Saint John the New Monastery (Mănăstirea Sfântul Ioan cel Nou) is a Romanian Orthodox monastery in Suceava, Romania. Built between 1514 and 1522, the monastery church is one of eight buildings that make up the churches of Moldavia UNESCO World Heritage Site, and is also listed as a historic monument by the country's Ministry of Culture and Religious Affairs. Its construction began during the reign of voivode Bogdan III the One-Eyed of Moldavia, after the nearby Mirăuți Church (the metropolitan cathedral of Moldavia at that moment) was devastated in 1513. The construction was completed by Stephen IV of Moldavia (also known as Ștefăniță). The monastery church served as metropolitan cathedral of Moldavia until 1677 and, since 1991, it serves as the cathedral of the Archdiocese of Suceava and Rădăuți. The church is dedicated to Saint George and it has frescoes painted on the outside, typical of the region.

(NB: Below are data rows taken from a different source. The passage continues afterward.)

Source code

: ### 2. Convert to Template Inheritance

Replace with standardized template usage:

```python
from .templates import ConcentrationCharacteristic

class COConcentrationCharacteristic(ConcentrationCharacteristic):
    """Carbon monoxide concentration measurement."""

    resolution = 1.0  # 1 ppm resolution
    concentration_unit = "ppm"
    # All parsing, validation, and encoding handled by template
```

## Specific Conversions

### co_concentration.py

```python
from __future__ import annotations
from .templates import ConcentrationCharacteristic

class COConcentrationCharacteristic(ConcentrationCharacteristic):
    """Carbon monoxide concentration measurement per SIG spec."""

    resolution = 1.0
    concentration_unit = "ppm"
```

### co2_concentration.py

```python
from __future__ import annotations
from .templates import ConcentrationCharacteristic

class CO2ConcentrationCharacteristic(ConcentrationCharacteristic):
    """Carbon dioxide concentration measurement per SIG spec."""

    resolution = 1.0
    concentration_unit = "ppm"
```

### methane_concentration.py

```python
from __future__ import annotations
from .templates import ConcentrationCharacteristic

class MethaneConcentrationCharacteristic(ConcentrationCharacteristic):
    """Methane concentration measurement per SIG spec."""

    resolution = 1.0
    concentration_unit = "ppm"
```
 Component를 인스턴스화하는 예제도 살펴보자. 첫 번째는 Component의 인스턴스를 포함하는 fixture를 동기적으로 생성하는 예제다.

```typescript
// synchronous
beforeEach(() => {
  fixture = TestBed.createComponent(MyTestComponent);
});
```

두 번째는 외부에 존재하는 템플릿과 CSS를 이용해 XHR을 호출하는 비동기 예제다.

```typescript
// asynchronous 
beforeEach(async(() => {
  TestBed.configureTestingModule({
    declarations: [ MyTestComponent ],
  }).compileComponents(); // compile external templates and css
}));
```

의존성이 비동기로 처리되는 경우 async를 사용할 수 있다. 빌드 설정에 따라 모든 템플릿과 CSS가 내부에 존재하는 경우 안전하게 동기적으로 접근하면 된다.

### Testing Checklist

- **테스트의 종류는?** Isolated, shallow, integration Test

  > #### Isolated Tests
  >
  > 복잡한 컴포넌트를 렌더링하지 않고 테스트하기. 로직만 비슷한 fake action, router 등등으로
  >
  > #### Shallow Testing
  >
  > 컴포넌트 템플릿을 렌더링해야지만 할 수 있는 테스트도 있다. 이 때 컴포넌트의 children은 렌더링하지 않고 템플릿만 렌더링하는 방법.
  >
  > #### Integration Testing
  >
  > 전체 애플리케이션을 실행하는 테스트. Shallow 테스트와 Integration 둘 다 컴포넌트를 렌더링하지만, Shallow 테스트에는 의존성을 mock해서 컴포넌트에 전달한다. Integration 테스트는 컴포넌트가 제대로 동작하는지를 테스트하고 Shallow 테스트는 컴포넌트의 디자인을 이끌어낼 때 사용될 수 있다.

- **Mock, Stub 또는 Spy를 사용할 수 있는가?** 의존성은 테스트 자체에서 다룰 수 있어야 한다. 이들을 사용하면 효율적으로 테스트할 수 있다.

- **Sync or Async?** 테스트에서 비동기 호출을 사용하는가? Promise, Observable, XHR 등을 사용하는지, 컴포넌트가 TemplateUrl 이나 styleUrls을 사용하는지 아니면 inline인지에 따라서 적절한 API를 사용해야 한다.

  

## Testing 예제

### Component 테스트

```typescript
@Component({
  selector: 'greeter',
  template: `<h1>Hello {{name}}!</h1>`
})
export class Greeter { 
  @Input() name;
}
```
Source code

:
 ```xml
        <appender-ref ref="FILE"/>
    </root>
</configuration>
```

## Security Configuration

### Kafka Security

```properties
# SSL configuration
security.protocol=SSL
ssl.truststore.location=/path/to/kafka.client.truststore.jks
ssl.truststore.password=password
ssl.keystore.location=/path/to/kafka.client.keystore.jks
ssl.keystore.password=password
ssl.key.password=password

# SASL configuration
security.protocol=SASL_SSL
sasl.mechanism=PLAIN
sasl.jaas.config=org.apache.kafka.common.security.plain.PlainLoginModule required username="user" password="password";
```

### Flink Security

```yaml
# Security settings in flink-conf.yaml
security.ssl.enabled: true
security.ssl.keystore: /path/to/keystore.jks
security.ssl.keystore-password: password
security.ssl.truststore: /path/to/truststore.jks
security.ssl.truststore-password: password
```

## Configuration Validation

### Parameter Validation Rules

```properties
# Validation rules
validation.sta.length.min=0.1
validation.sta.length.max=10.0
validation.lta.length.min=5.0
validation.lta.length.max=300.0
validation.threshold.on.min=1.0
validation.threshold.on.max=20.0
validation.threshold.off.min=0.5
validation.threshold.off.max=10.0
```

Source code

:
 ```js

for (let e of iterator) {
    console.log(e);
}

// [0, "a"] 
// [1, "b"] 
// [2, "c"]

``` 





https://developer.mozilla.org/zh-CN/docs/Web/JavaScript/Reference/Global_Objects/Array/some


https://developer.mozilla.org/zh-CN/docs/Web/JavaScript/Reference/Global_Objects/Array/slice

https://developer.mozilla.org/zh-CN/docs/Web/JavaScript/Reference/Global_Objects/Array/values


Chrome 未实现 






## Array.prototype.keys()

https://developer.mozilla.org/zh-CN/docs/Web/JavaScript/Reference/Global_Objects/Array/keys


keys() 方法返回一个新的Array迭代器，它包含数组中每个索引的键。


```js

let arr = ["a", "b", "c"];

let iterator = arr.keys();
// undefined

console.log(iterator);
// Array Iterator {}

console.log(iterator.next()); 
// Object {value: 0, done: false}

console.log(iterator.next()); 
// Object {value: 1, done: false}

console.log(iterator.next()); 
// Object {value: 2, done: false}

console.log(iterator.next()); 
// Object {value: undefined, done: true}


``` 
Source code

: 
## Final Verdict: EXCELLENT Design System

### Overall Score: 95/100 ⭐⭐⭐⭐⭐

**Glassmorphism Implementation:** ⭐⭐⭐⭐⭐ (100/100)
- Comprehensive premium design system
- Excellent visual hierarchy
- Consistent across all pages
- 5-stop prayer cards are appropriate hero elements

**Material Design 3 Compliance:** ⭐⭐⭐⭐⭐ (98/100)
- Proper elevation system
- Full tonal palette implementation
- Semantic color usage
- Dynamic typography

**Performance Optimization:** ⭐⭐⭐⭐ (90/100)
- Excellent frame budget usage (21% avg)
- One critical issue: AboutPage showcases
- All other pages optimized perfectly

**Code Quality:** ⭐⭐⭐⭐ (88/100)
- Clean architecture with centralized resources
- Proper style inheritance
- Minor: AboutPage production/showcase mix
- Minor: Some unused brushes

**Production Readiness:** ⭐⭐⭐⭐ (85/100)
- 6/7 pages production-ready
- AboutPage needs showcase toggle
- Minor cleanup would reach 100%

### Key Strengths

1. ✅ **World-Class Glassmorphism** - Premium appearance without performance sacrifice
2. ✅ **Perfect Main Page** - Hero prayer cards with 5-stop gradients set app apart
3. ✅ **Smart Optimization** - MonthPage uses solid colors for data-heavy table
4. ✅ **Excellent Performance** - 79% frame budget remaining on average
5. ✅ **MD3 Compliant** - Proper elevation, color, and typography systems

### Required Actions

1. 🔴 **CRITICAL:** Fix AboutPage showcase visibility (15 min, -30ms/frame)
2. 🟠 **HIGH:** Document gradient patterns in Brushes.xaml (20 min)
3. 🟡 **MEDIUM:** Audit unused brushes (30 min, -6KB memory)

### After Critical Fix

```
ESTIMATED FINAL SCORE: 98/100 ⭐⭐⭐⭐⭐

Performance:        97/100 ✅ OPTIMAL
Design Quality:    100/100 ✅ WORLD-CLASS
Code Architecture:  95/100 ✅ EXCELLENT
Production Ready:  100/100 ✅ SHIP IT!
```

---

The monastery is dedicated to Saint John the New of Suceava, a Moldavian monk who preached during Turkish occupation and was subsequently martyred in Cetatea Albă, present-day Bilhorod-Dnistrovskyi in Ukraine. Alexander I of Moldavia brought his relics to Suceava in 1402. Besides the monumental church, the monastery complex includes a bell tower built in 1589 during the reign of Peter the Lame of Moldavia, a chapel founded by clergyman Anastasie Crimca in 1626–1629, old cells for monks (built in the 19th century), a house for the abbot (built between 1894 and 1896) and the surrounding walls.